Task prompt: Retype the lines exactly as they appear, starting with the line that contains "и ПКР, а СБР понижена в статусе до временного" and going on through the last of the records.

Data:
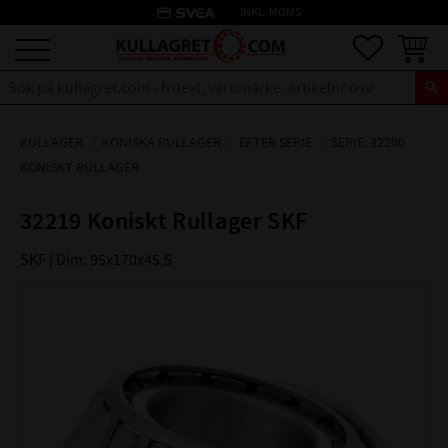
credit_card
INKL. MOMS
Meny
Favoriter
Kundva
KULLAGER
KONISKA RULLAGER
EFTER SERIE
SERIE: 32200
KONISKT RULLAGER
32219 Koniskt Rullager SKF
SKF | Dim: 95x170x45,5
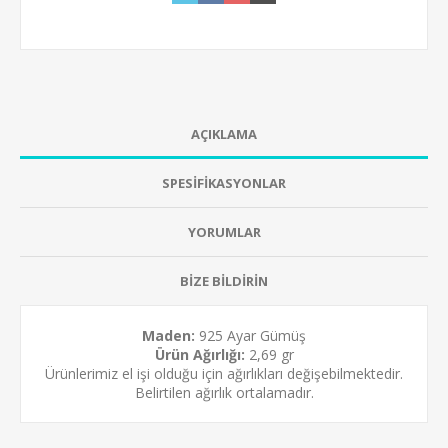
AÇIKLAMA
SPESİFİKASYONLAR
YORUMLAR
BİZE BİLDİRİN
Maden:
925 Ayar Gümüş
Ürün Ağırlığı:
2,69 gr
Ürünlerimiz el işi olduğu için ağırlıkları değişebilmektedir.
Belirtilen ağırlık ortalamadır.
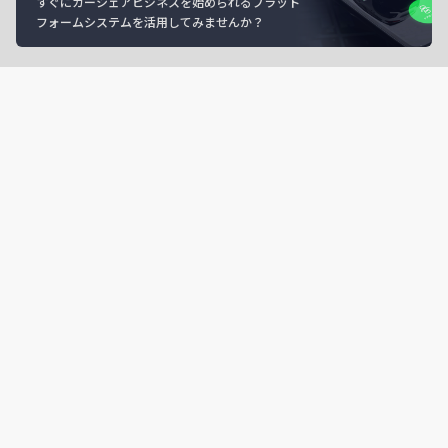
すぐにカーシェアビジネスを始められるプラット
フォームシステムを活用してみませんか？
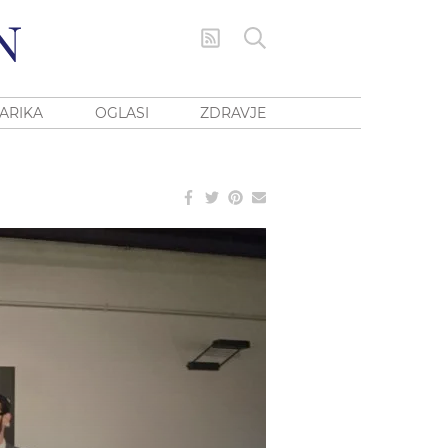
ARIKA
OGLASI
ZDRAVJE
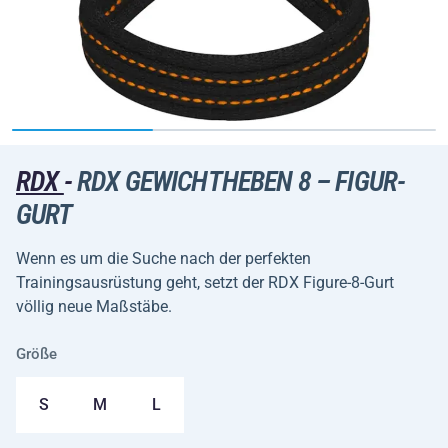
RDX
-
RDX GEWICHTHEBEN 8 – FIGUR-
GURT
Wenn es um die Suche nach der perfekten
Trainingsausrüstung geht, setzt der RDX Figure-8-Gurt
völlig neue Maßstäbe.
Größe
S
M
L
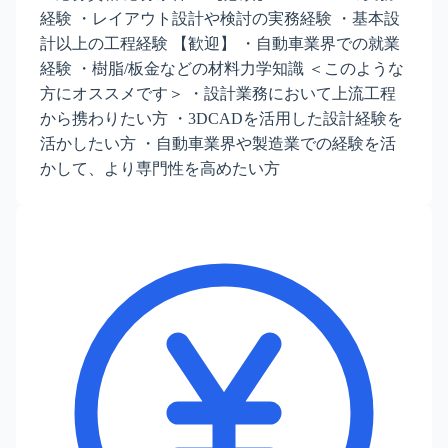
経験 ・レイアウト設計や検討の実務経験 ・基本設
計以上の工程経験 【歓迎】 ・自動車業界での就業
経験 ・樹脂/板金などの材料力学知識 ＜このような
方にオススメです＞ ・設計業務において上流工程
から携わりたい方 ・3DCADを活用した設計経験を
活かしたい方 ・自動車業界や製造業での経験を活
かして、より専門性を高めたい方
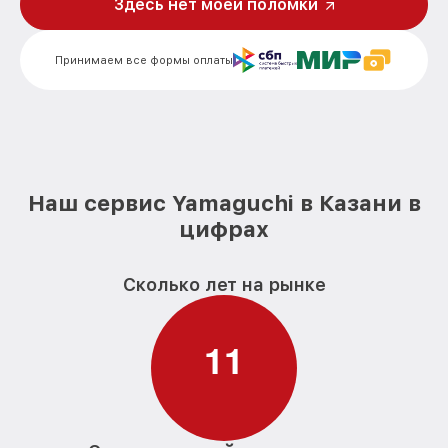
Здесь нет моей поломки
Принимаем все формы оплаты
Наш сервис Yamaguchi в Казани в
цифрах
Сколько лет на рынке
1
1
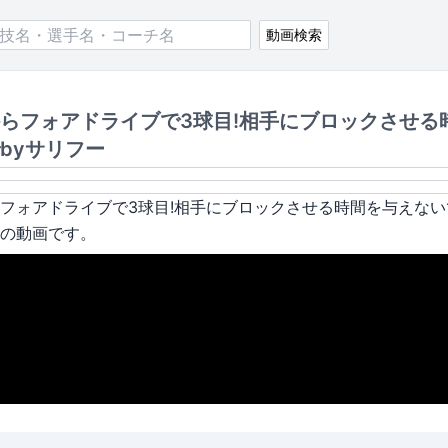
動画検索
らフォアドライブで3球目!相手にブロックさせる
byサリフー
フォアドライブで3球目!相手にブロックさせる時間を与えない
の動画です。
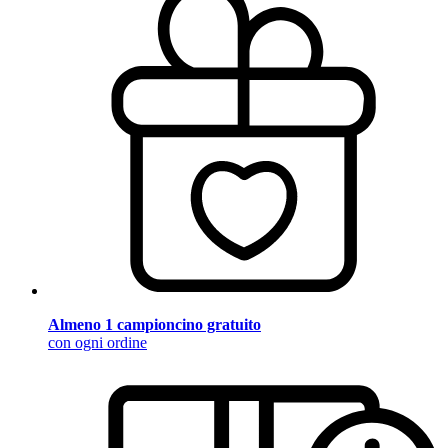
Almeno 1 campioncino gratuito
con ogni ordine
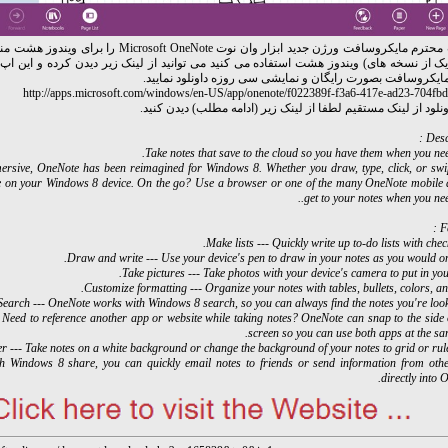
شرکت محترم مایکروسافت ورژن جدید ابزار وان نوت Microsoft OneNote
یک از نسخه های) ویندوز هشت استفاده می کنید می توانید از لینک زیر دیدن کرده و این اپ ت
ایکروسافت بصورت رایگان و نمایشی سی روزه داونلود نمایید.
http://apps.microsoft.com/windows/en-US/app/onenote/f022389f-f3a6-417e-ad23-704fb
ونلود از لینک مستقیم لطفا از لینک زیر (ادامه مطلب) دیدن کنید.
Descr
Take notes that save to the cloud so you have them when you ne
rsive, OneNote has been reimagined for Windows 8. Whether you draw, type, click, or swip
ne on your Windows 8 device. On the go? Use a browser or one of the many OneNote mobile 
get to your notes when you nee
F
Make lists --- Quickly write up to-do lists with chec
Draw and write --- Use your device's pen to draw in your notes as you would on
Take pictures --- Take photos with your device's camera to put in you
Customize formatting --- Organize your notes with tables, bullets, colors, a
Search --- OneNote works with Windows 8 search, so you can always find the notes you're look
 Need to reference another app or website while taking notes? OneNote can snap to the side 
screen so you can use both apps at the sa
r --- Take notes on a white background or change the background of your notes to grid or rule
th Windows 8 share, you can quickly email notes to friends or send information from oth
directly into 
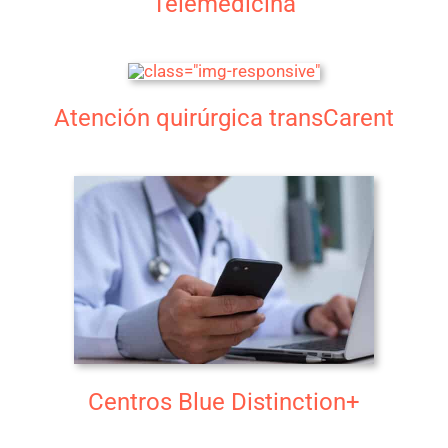
Telemedicina
Atención quirúrgica transCarent
Centros Blue Distinction+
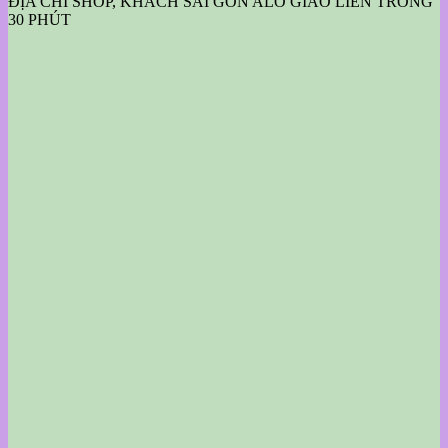
ĐỊA CHỈ SHOP, KHÁCH SÀI GÒN ALO GIAO LIỀN TRONG
30 PHÚT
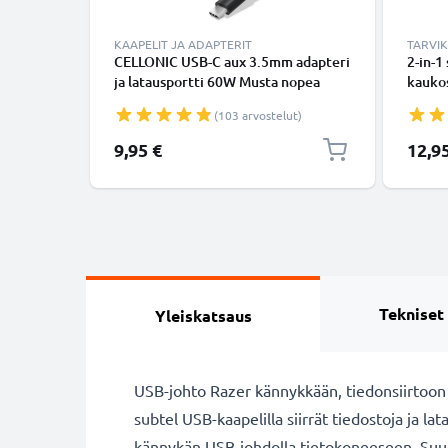
KAAPELIT JA ADAPTERIT
TARVI
CELLONIC USB-C aux 3.5mm adapteri
2-in-1
ja latausportti 60W Musta nopea
kaukos
latausadapteri puhelimille,
ulosve
(103 arvostelut)
tableteille ja kuulokkeille
kokoon
bluet
Erikoi
9,95 €
12,9
puheli
GoProl
Tekniset
Yleiskatsaus
USB-johto Razer kännykkään, tiedonsiirtoon
subtel USB-kaapelilla siirrät tiedostoja ja la
kännykän USB-johdolla tietokoneeseen. Suu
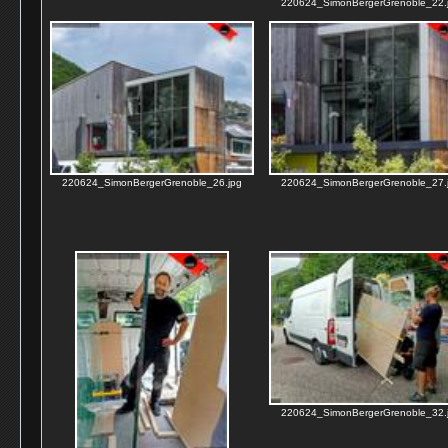
220624_SimonBergerGrenoble_22.
220624_SimonBergerGrenoble_26.jpg
220624_SimonBergerGrenoble_27.
220624_SimonBergerGrenoble_32.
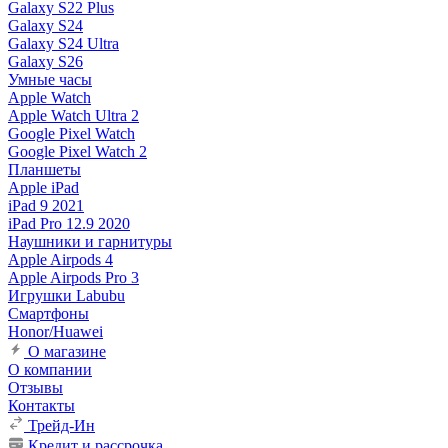
Galaxy S22 Plus
Galaxy S24
Galaxy S24 Ultra
Galaxy S26
Умные часы
Apple Watch
Apple Watch Ultra 2
Google Pixel Watch
Google Pixel Watch 2
Планшеты
Apple iPad
iPad 9 2021
iPad Pro 12.9 2020
Наушники и гарнитуры
Apple Airpods 4
Apple Airpods Pro 3
Игрушки Labubu
Смартфоны
Honor/Huawei
О магазине
О компании
Отзывы
Контакты
Трейд-Ин
Кредит и рассрочка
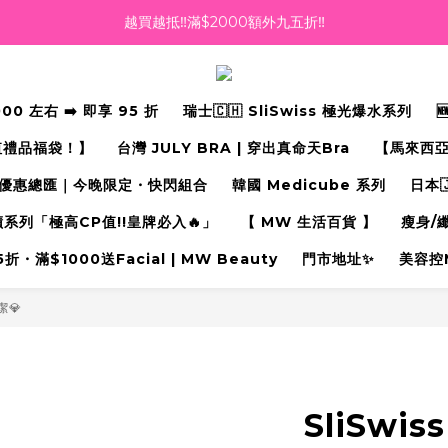
越買越抵‼️滿$2000額外九五折‼️
越買越抵‼️滿$2000額外九五折‼️
☀️【Summer Sales 盛夏狂歡】滿 $700 即減 $40！🔥
 左右 ➡️ 即享 95 折
瑞士🇨🇭 SliSwiss 極光爆水系列
滿千即送你免費美容療程🎁
值禮品福袋！】
台灣 JULY BRA | 穿出真命天Bra⁠
【馬來西亞
越買越抵‼️滿$2000額外九五折‼️
優惠總匯｜今晚限定・快閃組合
韓國 Medicube 系列
日本
奇蹟系列「極高CP值!!皇牌必入🔥」
【 MW 生活百貨 】
瘦身/
・滿$1000送Facial | MW Beauty
門市地址✨
美容控
潔💎
SliSwi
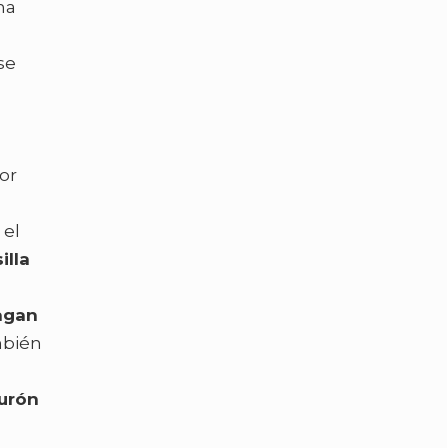
na
se
Por
 el
illa
agan
mbién
urón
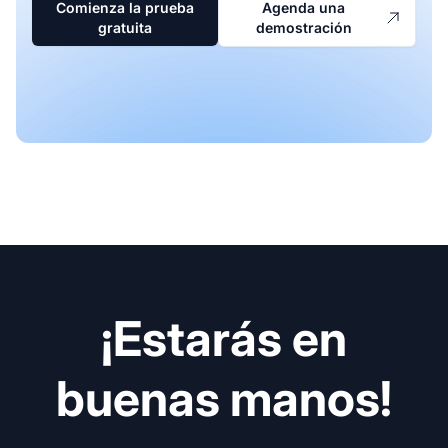
Comienza la prueba
Agenda una
gratuita
demostración
¡Estarás en
buenas manos!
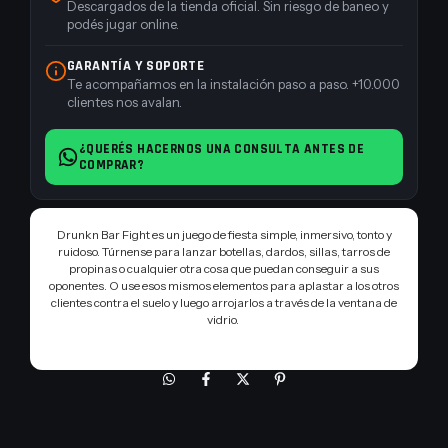
Descargados de la tienda oficial. Sin riesgo de baneo y
podés jugar online.
GARANTÍA Y SOPORTE
Te acompañamos en la instalación paso a paso. +10.000
clientes nos avalan.
¿QUERÉS HACERNOS UNA CONSULTA ANTES DE
COMPRAR?
Drunkn Bar Fight es un juego de fiesta simple, inmersivo, tonto y
ruidoso. Túrnense para lanzar botellas, dardos, sillas, tarros de
propinas o cualquier otra cosa que puedan conseguir a sus
oponentes. O use esos mismos elementos para aplastar a los otros
clientes contra el suelo y luego arrojarlos a través de la ventana de
vidrio.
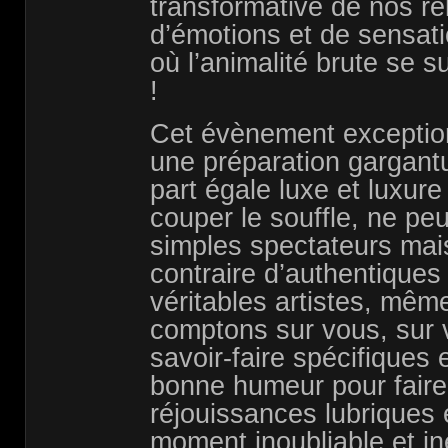
transformative de nos re
d’émotions et de sensati
où l’animalité brute se s
!
Cet évènement exception
une préparation gargant
part égale luxe et luxur
couper le souffle, ne peu
simples spectateurs mai
contraire d’authentiques 
véritables artistes, même
comptons sur vous, sur v
savoir-faire spécifiques e
bonne humeur pour fair
réjouissances lubriques 
moment inoubliable et in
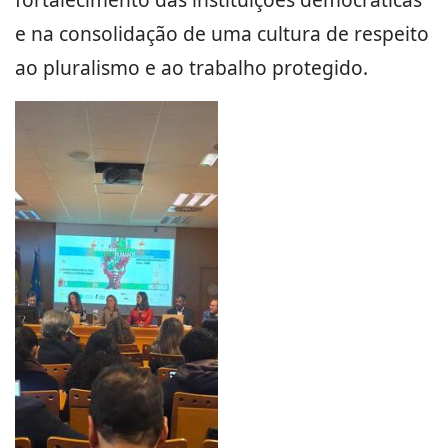
e na consolidação de uma cultura de respeito
ao pluralismo e ao trabalho protegido.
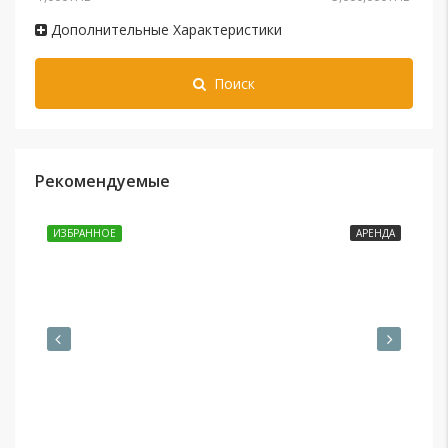
Дополнительные Характеристики
Поиск
Рекомендуемые
35,000THB
ИЗБРАННОЕ
АРЕНДА
ИЗ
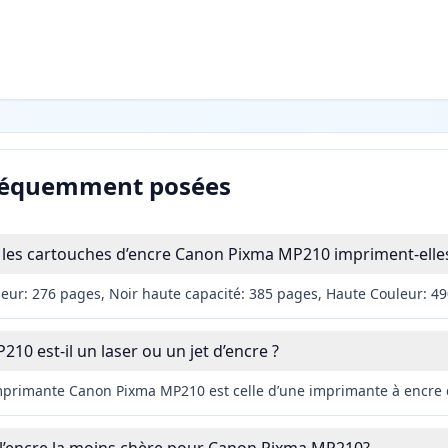
réquemment posées
les cartouches d’encre Canon Pixma MP210 impriment-elles
leur: 276 pages, Noir haute capacité: 385 pages, Haute Couleur: 4
0 est-il un laser ou un jet d’encre ?
imprimante Canon Pixma MP210 est celle d’une imprimante à encre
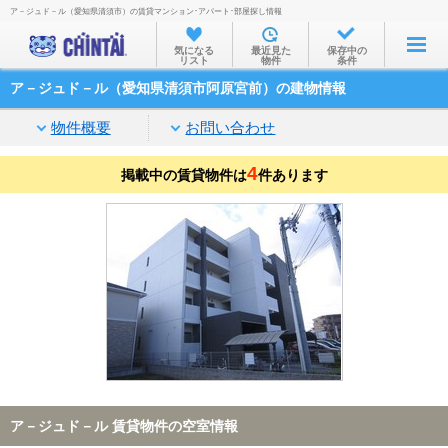
ア－ジュド－ル（愛知県清須市）の賃貸マンション･アパート･部屋探し情報
お部屋を探す
気になる
最近見た
保存中の
リスト
物件
条件
沿線・駅から
ア－ジュド－ル（愛知県清須市阿原宮前）の建物情報
住所から
物件概要
お問い合わせ
家賃相場から
4
掲載中の賃貸物件は
通勤通学時間から
件あります
物件特集から
不動産会社から
TOP
ア－ジュド－ル 賃貸物件の空室情報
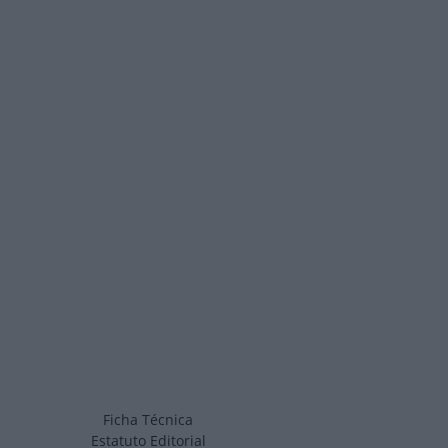
Ficha Técnica
Estatuto Editorial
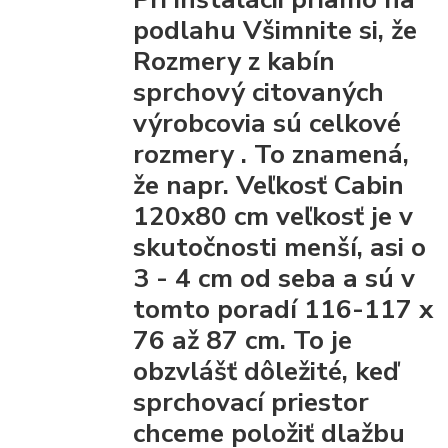
podlahu Všimnite si, že
Rozmery z kabín
sprchový citovaných
výrobcovia
sú celkové
rozmery
. To znamená,
že napr. Veľkosť Cabin
120x80 cm veľkosť je v
skutočnosti menší, asi o
3 - 4 cm od seba a sú v
tomto poradí 116-117 x
76 až 87 cm. To je
obzvlášť dôležité, keď
sprchovací priestor
chceme položiť dlažbu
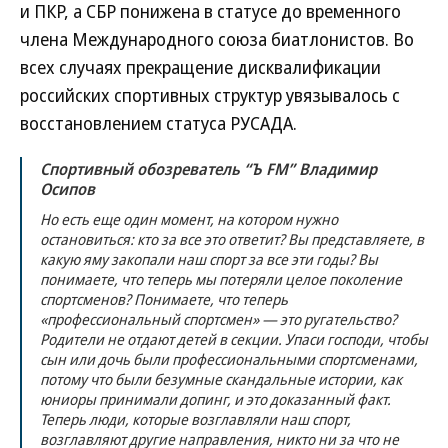
и ПКР, а СБР понижена в статусе до временного
члена Международного союза биатлонистов. Во
всех случаях прекращение дисквалификации
российских спортивных структур увязывалось с
восстановлением статуса РУСАДА.
Спортивный обозреватель “Ъ FM” Владимир
Осипов
Но есть еще один момент, на котором нужно
остановиться: кто за все это ответит? Вы представляете, в
какую яму закопали наш спорт за все эти годы? Вы
понимаете, что теперь мы потеряли целое поколение
спортсменов? Понимаете, что теперь
«профессиональный спортсмен» — это ругательство?
Родители не отдают детей в секции. Упаси господи, чтобы
сын или дочь были профессиональными спортсменами,
потому что были безумные скандальные истории, как
юниоры принимали допинг, и это доказанный факт.
Теперь люди, которые возглавляли наш спорт,
возглавляют другие направления, никто ни за что не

Response to this exercise:
и ПКР, а СБР понижена в статусе до временного
члена Международного союза биатлонистов. Во
всех случаях прекращение дисквалификации
российских спортивных структур увязывалось с
восстановлением статуса РУСАДА.
Спортивный обозреватель “Ъ FM” Владимир
Осипов
Но есть еще один момент, на котором нужно
остановиться: кто за все это ответит? Вы представляете, в
какую яму закопали наш спорт за все эти годы? Вы
понимаете, что теперь мы потеряли целое поколение
спортсменов? Понимаете, что теперь
«профессиональный спортсмен» — это ругательство?
Родители не отдают детей в секции. Упаси господи, чтобы
сын или дочь были профессиональными спортсменами,
потому что были безумные скандальные истории, как
юниоры принимали допинг, и это доказанный факт.
Теперь люди, которые возглавляли наш спорт,
возглавляют другие направления, никто ни за что не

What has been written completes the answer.